Tout d’abord, je dois dire que je suis absolument impressionné et dans une certaine mesure je suis fier. Quand je vois ce que fait l’armée ukrainienne sur le front, comment elle résiste à une énorme armée russe, je ressens du respect vis-à-vis elle. Ce que je vois aussi à l’arrière, ce sont des milliers et des milliers de réfugiés qui arrivent à Lviv de tout le pays, ils voyagent dans des conditions terribles, mais de l’autre côté, beaucoup de gens ici, à Lviv, essaient de les aider, d’organiser un logement ou un transit vers Pologne. Et quand j’étais sur le chemin de l’Allemagne vers Lviv, j’ai vu sur les routes des centaines de voitures et de minibus qui venaient du Portugal même ou de l’Irlande. Ils ont traversé toute l’Europe jusqu’à la frontière pour apporter quelque chose, pour aider les gens. Cela veut dire que non seulement les gens font un travail inouï sur la ligne de front, mais aussi les choses sont sous contrôle dans l’arrière-pays. Je suis impressionné de voir le sens de la discipline chez les gens dans les gares et chez les réfugiés dans les centres de transit. Je suis impressionné par la solidarité des gens dans l’Europe de l’Ouest.

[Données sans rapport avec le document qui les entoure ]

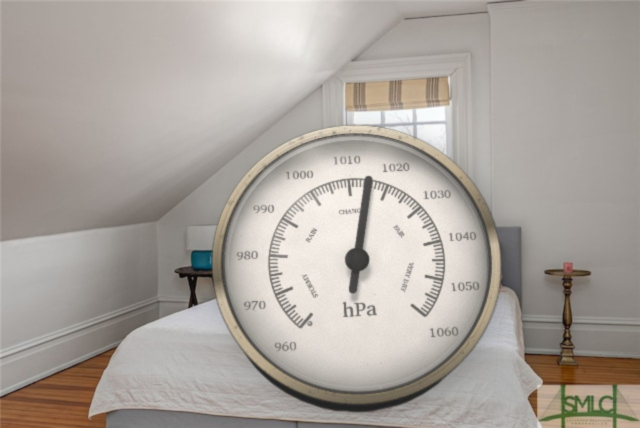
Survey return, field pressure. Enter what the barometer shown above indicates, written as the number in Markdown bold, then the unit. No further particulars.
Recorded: **1015** hPa
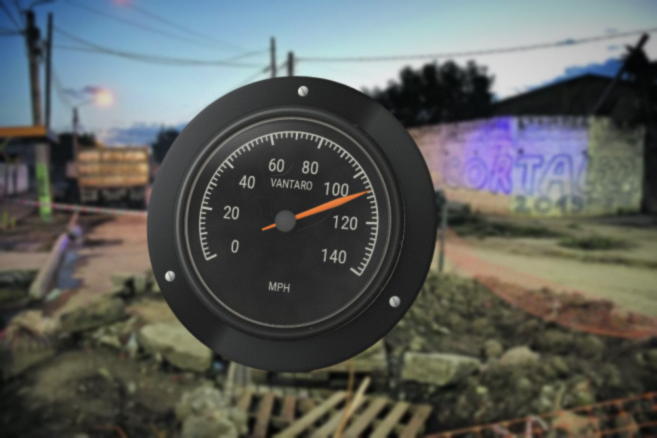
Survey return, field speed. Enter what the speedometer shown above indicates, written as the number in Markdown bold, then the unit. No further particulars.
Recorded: **108** mph
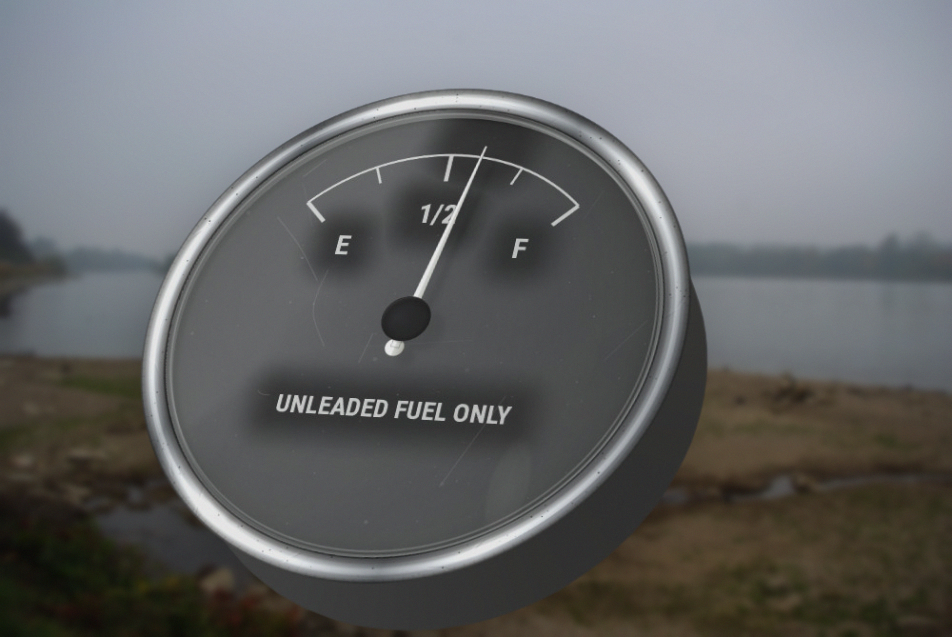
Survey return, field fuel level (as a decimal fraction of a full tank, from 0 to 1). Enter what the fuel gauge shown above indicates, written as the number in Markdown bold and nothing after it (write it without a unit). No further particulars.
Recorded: **0.625**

– Les Européens, sont-ils suffisamment informés sur ce qui se passe ici à l’heure actuelle ?

C’est une question difficile, car il y a beaucoup trop d’informations. Par conséquent, il devient compliqué de trouver des informations qui soient correctes, vraies et importantes dans cette masse d’informations. Bien sûr, il y a aussi beaucoup de désinformation. Certes, les gens sont informés, mais au-delà de ça, il leur est très difficile de comprendre qu’il y ait une guerre qui est en cours en ce moment, qui ressemble à la Seconde Guerre mondiale. Et c’est quelque chose qui ne s’était pas produit depuis quatre-vingts ans ici, sur le continent européen. Bien sûr, il y a eu une guerre en Yougoslavie, mais l’échelle est tout à fait différente. Et ce n’est pas comme des conflits d’une faible intensité que l’on pourrait observer dans d’autres pays. Une vraie guerre est en cours en Ukraine, et cela se passe juste sur notre seuil.

– Selon vous, les Européens sont-ils prêts à se battre si, dans le pire des cas, cette guerre dépasse les frontières de l’Ukraine ?

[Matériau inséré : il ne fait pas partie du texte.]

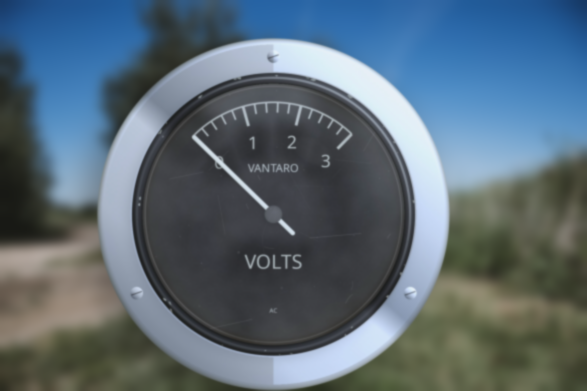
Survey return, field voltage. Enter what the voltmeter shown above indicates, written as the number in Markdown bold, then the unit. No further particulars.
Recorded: **0** V
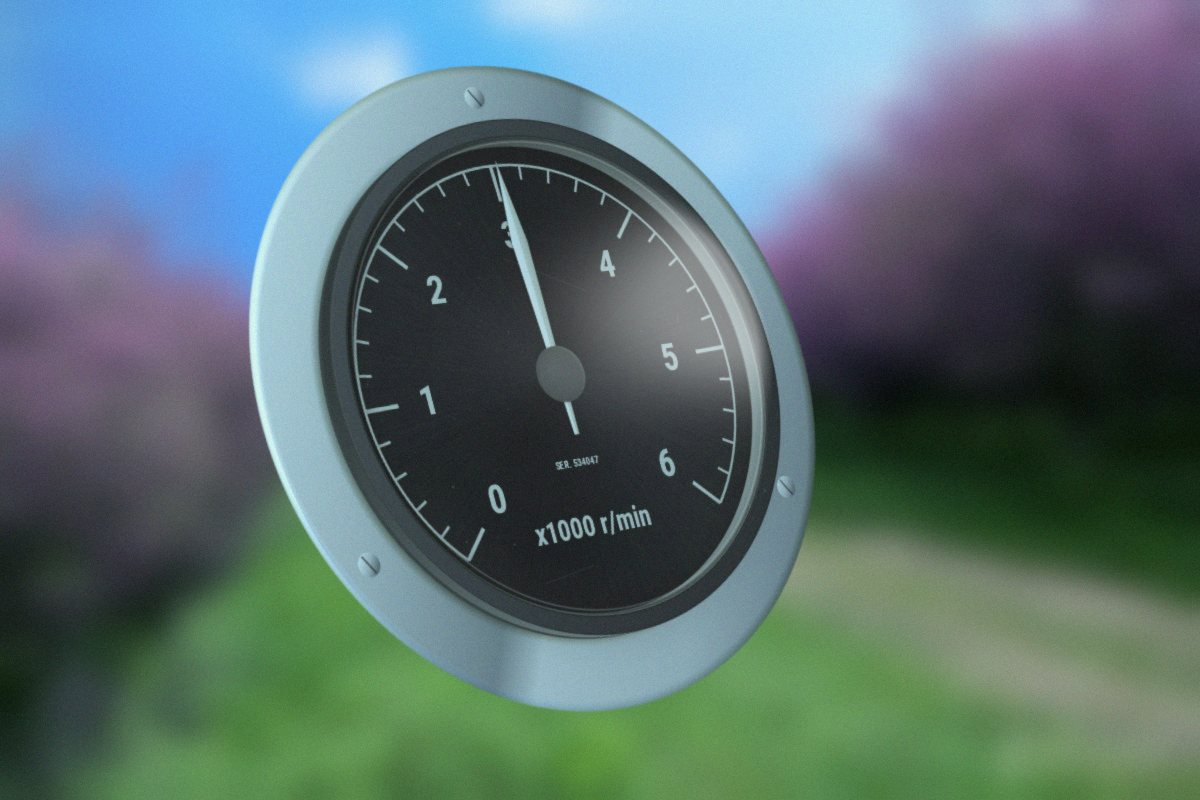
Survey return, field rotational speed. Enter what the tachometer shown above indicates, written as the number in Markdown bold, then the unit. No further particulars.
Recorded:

Je crois que l’Europe et l’OTAN ont tous les moyens nécessaires pour faire vaincre les Russes. Là, je n’ai pas de doutes. Il faudra un certain temps pour que les gens ordinaires puissent assimiler une nouvelle mentalité, car durant trois générations, nous avons joui d’une vie en paix et nous devons y revenir d’une façon ou d’une autre. Mais, comme nous l’avons vu en Ukraine, ce « basculement » se produit très rapidement.